When increasing the segment size from 16 MB to 128 MB, we only see a marginal 8% improvement at large writes with fsync enabled:
wal_acceptor_throughput/fsync=true/commit=false/size=1024
time: [25.258 s 25.348 s 25.433 s]
thrpt: [40.262 MiB/s 40.398 MiB/s 40.542 MiB/s]
change:
time: [-2.4044% -1.8825% -1.3797%] (p = 0.00 < 0.05)
thrpt: [+1.3990% +1.9186% +2.4637%]
wal_acceptor_throughput/fsync=true/commit=false/size=8192
time: [4.2398 s 4.2792 s 4.3206 s]
thrpt: [237.01 MiB/s 239.30 MiB/s 241.52 MiB/s]
change:
time: [-4.4160% -3.0942% -1.7938%] (p = 0.00 < 0.05)
thrpt: [+1.8266% +3.1930% +4.6200%]
wal_acceptor_throughput/fsync=true/commit=false/size=131072
time: [1.3707 s 1.3994 s 1.4365 s]
thrpt: [712.85 MiB/s 731.76 MiB/s 747.08 MiB/s]
change:
time: [-6.3426% -4.0051% -1.0257%] (p = 0.01 < 0.05)
thrpt: [+1.0363% +4.1722% +6.7721%]
wal_acceptor_throughput/fsync=true/commit=false/size=1048576
time: [1.3187 s 1.3252 s 1.3319 s]
thrpt: [768.85 MiB/s 772.73 MiB/s 776.51 MiB/s]
change:
time: [-8.4178% -7.2095% -6.1468%] (p = 0.00 < 0.05)
thrpt: [+6.5494% +7.7696% +9.1915%]
The run with fsync disabled also saw minor improvements, but it's already saturating the hardware:
wal_acceptor_throughput/fsync=false/commit=false/size=1024
time: [24.855 s 24.958 s 25.061 s]
thrpt: [40.861 MiB/s 41.029 MiB/s 41.199 MiB/s]
change:
time: [-1.8436% -1.3008% -0.6921%] (p = 0.00 < 0.05)
thrpt: [+0.6969% +1.3180% +1.8783%]
wal_acceptor_throughput/fsync=false/commit=false/size=8192
time: [3.7415 s 3.7863 s 3.8349 s]
thrpt: [267.02 MiB/s 270.45 MiB/s 273.69 MiB/s]
change:
time: [-4.4309% -2.8678% -1.1727%] (p = 0.00 < 0.05)

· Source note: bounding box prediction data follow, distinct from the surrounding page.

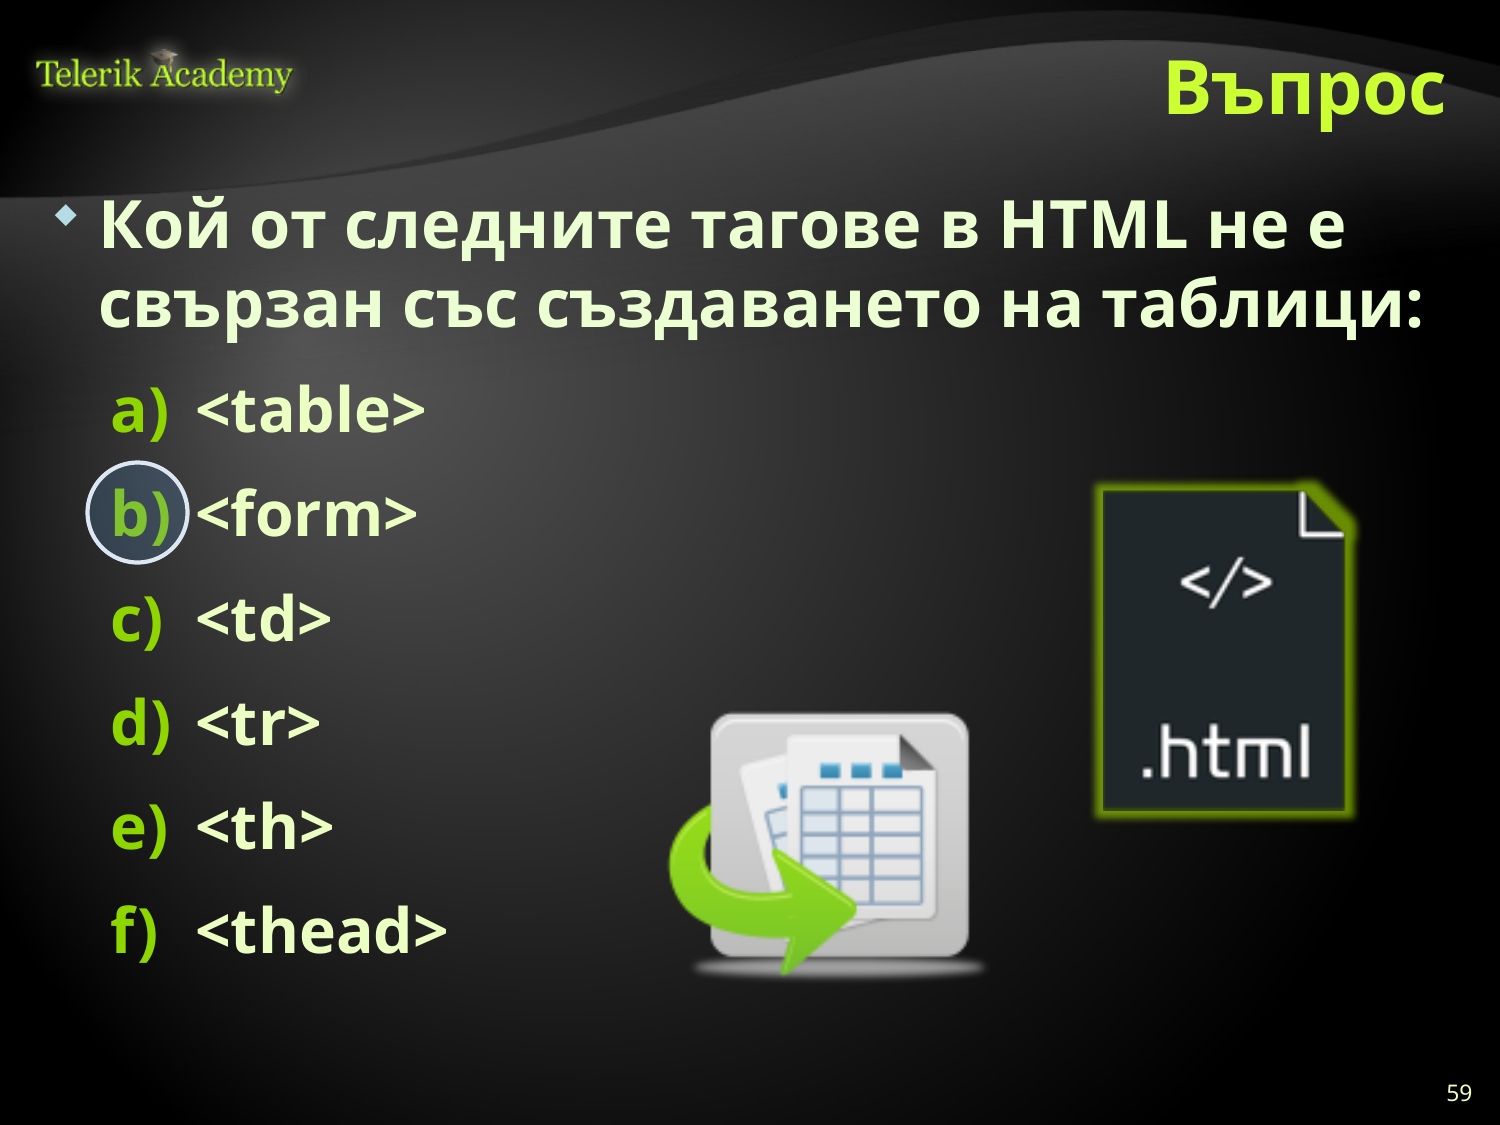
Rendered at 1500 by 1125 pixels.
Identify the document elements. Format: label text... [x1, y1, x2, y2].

text_box [85, 460, 190, 565]
title Въпрос [300, 12, 1463, 163]
list Кой от следните тагове в HTML не е свързан със създаването на таблици: <table> <form> <td> <tr> <th> <thead> [37, 174, 1463, 1100]
picture [0, 0, 1500, 1125]
slide_number 59 [1412, 1074, 1488, 1113]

thrpt: [+1.1866% +2.9524% +4.6363%]
wal_acceptor_throughput/fsync=false/commit=false/size=131072
time: [903.61 ms 920.39 ms 941.14 ms]
thrpt: [1.0625 GiB/s 1.0865 GiB/s 1.1067 GiB/s]
change:
time: [-2.4959% +0.4753% +3.9114%] (p = 0.78 > 0.05)
thrpt: [-3.7642% -0.4731% +2.5598%]
wal_acceptor_throughput/fsync=false/commit=false/size=1048576
time: [847.05 ms 852.62 ms 859.55 ms]
thrpt: [1.1634 GiB/s 1.1729 GiB/s 1.1806 GiB/s]
change:
time: [-7.3003% -5.4448% -3.8696%] (p = 0.00 < 0.05)
thrpt: [+4.0253% +5.7583% +7.8752%]
The large discrepancy compared with the macOS results (200% improvement) is mostly down to fsync latencies. On my MacBook with macOS, an 8-byte write+fsync write takes 4.1 ms -- on the i4i.2xlarge
running Linux, an 8-byte write+fsync takes 0.1 ms.
However, even with 256 MB segments and 8 MB append sizes, we're still capping out at 700 MB/s. We may be hitting some other bottleneck instead. Maybe the segment size will matter once we resolve this other bottleneck, or with faster disk. Worth exploring further.
I ran these benchmarks on a Hetzner node with a local SSD as well, results were similar.
Fsync costs when closing and initializing segments significantly affect WAL ingestion throughput. Increasing the segment size would amortize these costs.
Local experiments on my MacBook show that increasing the segment size from 16 MB to 128 MB yields a 200% improvement in throughput for large appends.